Stored data entries:
[Start of section]

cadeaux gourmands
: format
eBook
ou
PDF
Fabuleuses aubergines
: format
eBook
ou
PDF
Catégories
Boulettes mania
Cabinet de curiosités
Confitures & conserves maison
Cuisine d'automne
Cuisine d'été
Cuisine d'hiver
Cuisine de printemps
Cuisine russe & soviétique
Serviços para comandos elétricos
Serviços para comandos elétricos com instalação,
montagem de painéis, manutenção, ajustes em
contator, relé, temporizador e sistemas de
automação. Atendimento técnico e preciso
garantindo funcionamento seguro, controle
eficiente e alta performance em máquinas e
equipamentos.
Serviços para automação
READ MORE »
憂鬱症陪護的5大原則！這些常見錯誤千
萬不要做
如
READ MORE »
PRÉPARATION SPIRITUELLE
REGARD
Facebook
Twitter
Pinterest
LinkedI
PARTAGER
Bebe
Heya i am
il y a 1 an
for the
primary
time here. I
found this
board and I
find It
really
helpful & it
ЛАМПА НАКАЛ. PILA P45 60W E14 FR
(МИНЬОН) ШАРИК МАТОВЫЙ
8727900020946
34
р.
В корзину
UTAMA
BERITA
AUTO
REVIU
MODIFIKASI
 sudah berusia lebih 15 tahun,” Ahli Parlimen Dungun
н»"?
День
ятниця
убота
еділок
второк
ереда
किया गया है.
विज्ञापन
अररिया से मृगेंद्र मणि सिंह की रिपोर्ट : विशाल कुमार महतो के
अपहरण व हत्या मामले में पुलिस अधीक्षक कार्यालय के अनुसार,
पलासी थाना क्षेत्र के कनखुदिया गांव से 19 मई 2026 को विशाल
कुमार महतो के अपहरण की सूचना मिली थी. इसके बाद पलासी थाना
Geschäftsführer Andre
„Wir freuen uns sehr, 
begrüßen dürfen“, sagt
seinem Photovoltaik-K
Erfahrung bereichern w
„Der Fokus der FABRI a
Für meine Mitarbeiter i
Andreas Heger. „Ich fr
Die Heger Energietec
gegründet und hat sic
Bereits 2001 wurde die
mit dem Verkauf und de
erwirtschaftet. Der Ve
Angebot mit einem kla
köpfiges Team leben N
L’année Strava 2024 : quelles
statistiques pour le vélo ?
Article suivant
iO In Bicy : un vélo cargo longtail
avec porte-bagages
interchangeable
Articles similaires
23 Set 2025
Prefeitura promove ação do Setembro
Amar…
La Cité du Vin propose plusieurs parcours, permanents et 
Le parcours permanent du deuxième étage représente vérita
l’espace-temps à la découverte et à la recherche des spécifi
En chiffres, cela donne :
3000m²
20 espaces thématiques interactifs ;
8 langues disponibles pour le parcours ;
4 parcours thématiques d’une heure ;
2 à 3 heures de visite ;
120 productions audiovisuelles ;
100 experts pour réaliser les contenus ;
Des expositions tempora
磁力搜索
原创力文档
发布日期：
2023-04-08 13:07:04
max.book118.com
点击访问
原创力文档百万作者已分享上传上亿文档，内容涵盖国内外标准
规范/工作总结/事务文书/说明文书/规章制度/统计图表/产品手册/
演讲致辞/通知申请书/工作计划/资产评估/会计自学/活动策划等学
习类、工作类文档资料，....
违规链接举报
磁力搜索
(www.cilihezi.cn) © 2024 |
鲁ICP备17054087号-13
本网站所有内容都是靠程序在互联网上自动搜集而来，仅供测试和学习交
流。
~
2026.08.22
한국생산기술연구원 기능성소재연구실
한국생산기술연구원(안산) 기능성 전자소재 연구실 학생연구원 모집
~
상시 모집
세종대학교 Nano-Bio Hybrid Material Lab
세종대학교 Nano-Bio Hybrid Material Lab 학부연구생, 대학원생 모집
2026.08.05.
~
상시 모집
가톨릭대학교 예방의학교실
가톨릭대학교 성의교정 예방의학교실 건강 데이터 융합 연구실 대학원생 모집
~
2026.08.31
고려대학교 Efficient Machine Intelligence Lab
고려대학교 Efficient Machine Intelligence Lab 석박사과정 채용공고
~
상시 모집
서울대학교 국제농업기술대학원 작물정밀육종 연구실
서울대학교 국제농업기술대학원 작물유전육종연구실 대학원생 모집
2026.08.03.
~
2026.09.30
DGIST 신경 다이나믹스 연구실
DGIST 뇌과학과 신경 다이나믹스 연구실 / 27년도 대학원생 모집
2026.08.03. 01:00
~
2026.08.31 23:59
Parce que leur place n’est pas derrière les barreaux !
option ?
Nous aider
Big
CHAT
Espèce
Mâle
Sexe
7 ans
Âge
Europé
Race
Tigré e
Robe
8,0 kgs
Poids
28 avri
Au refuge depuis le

[End of section]

DIRECTIONS FOR THIS TASK: Reproduce the lines of all the entries above, switching every occurrence of "READ MORE" to "VIEW MORE" and leaving everything else unchanged.

ANSWER TO THIS EXERCISE:
cadeaux gourmands
: format
eBook
ou
PDF
Fabuleuses aubergines
: format
eBook
ou
PDF
Catégories
Boulettes mania
Cabinet de curiosités
Confitures & conserves maison
Cuisine d'automne
Cuisine d'été
Cuisine d'hiver
Cuisine de printemps
Cuisine russe & soviétique
Serviços para comandos elétricos
Serviços para comandos elétricos com instalação,
montagem de painéis, manutenção, ajustes em
contator, relé, temporizador e sistemas de
automação. Atendimento técnico e preciso
garantindo funcionamento seguro, controle
eficiente e alta performance em máquinas e
equipamentos.
Serviços para automação
VIEW MORE »
憂鬱症陪護的5大原則！這些常見錯誤千
萬不要做
如
VIEW MORE »
PRÉPARATION SPIRITUELLE
REGARD
Facebook
Twitter
Pinterest
LinkedI
PARTAGER
Bebe
Heya i am
il y a 1 an
for the
primary
time here. I
found this
board and I
find It
really
helpful & it
ЛАМПА НАКАЛ. PILA P45 60W E14 FR
(МИНЬОН) ШАРИК МАТОВЫЙ
8727900020946
34
р.
В корзину
UTAMA
BERITA
AUTO
REVIU
MODIFIKASI
 sudah berusia lebih 15 tahun,” Ahli Parlimen Dungun
н»"?
День
ятниця
убота
еділок
второк
ереда
किया गया है.
विज्ञापन
अररिया से मृगेंद्र मणि सिंह की रिपोर्ट : विशाल कुमार महतो के
अपहरण व हत्या मामले में पुलिस अधीक्षक कार्यालय के अनुसार,
पलासी थाना क्षेत्र के कनखुदिया गांव से 19 मई 2026 को विशाल
कुमार महतो के अपहरण की सूचना मिली थी. इसके बाद पलासी थाना
Geschäftsführer Andre
„Wir freuen uns sehr, 
begrüßen dürfen“, sagt
seinem Photovoltaik-K
Erfahrung bereichern w
„Der Fokus der FABRI a
Für meine Mitarbeiter i
Andreas Heger. „Ich fr
Die Heger Energietec
gegründet und hat sic
Bereits 2001 wurde die
mit dem Verkauf und de
erwirtschaftet. Der Ve
Angebot mit einem kla
köpfiges Team leben N
L’année Strava 2024 : quelles
statistiques pour le vélo ?
Article suivant
iO In Bicy : un vélo cargo longtail
avec porte-bagages
interchangeable
Articles similaires
23 Set 2025
Prefeitura promove ação do Setembro
Amar…
La Cité du Vin propose plusieurs parcours, permanents et 
Le parcours permanent du deuxième étage représente vérita
l’espace-temps à la découverte et à la recherche des spécifi
En chiffres, cela donne :
3000m²
20 espaces thématiques interactifs ;
8 langues disponibles pour le parcours ;
4 parcours thématiques d’une heure ;
2 à 3 heures de visite ;
120 productions audiovisuelles ;
100 experts pour réaliser les contenus ;
Des expositions tempora
磁力搜索
原创力文档
发布日期：
2023-04-08 13:07:04
max.book118.com
点击访问
原创力文档百万作者已分享上传上亿文档，内容涵盖国内外标准
规范/工作总结/事务文书/说明文书/规章制度/统计图表/产品手册/
演讲致辞/通知申请书/工作计划/资产评估/会计自学/活动策划等学
习类、工作类文档资料，....
违规链接举报
磁力搜索
(www.cilihezi.cn) © 2024 |
鲁ICP备17054087号-13
本网站所有内容都是靠程序在互联网上自动搜集而来，仅供测试和学习交
流。
~
2026.08.22
한국생산기술연구원 기능성소재연구실
한국생산기술연구원(안산) 기능성 전자소재 연구실 학생연구원 모집
~
상시 모집
세종대학교 Nano-Bio Hybrid Material Lab
세종대학교 Nano-Bio Hybrid Material Lab 학부연구생, 대학원생 모집
2026.08.05.
~
상시 모집
가톨릭대학교 예방의학교실
가톨릭대학교 성의교정 예방의학교실 건강 데이터 융합 연구실 대학원생 모집
~
2026.08.31
고려대학교 Efficient Machine Intelligence Lab
고려대학교 Efficient Machine Intelligence Lab 석박사과정 채용공고
~
상시 모집
서울대학교 국제농업기술대학원 작물정밀육종 연구실
서울대학교 국제농업기술대학원 작물유전육종연구실 대학원생 모집
2026.08.03.
~
2026.09.30
DGIST 신경 다이나믹스 연구실
DGIST 뇌과학과 신경 다이나믹스 연구실 / 27년도 대학원생 모집
2026.08.03. 01:00
~
2026.08.31 23:59
Parce que leur place n’est pas derrière les barreaux !
option ?
Nous aider
Big
CHAT
Espèce
Mâle
Sexe
7 ans
Âge
Europé
Race
Tigré e
Robe
8,0 kgs
Poids
28 avri
Au refuge depuis le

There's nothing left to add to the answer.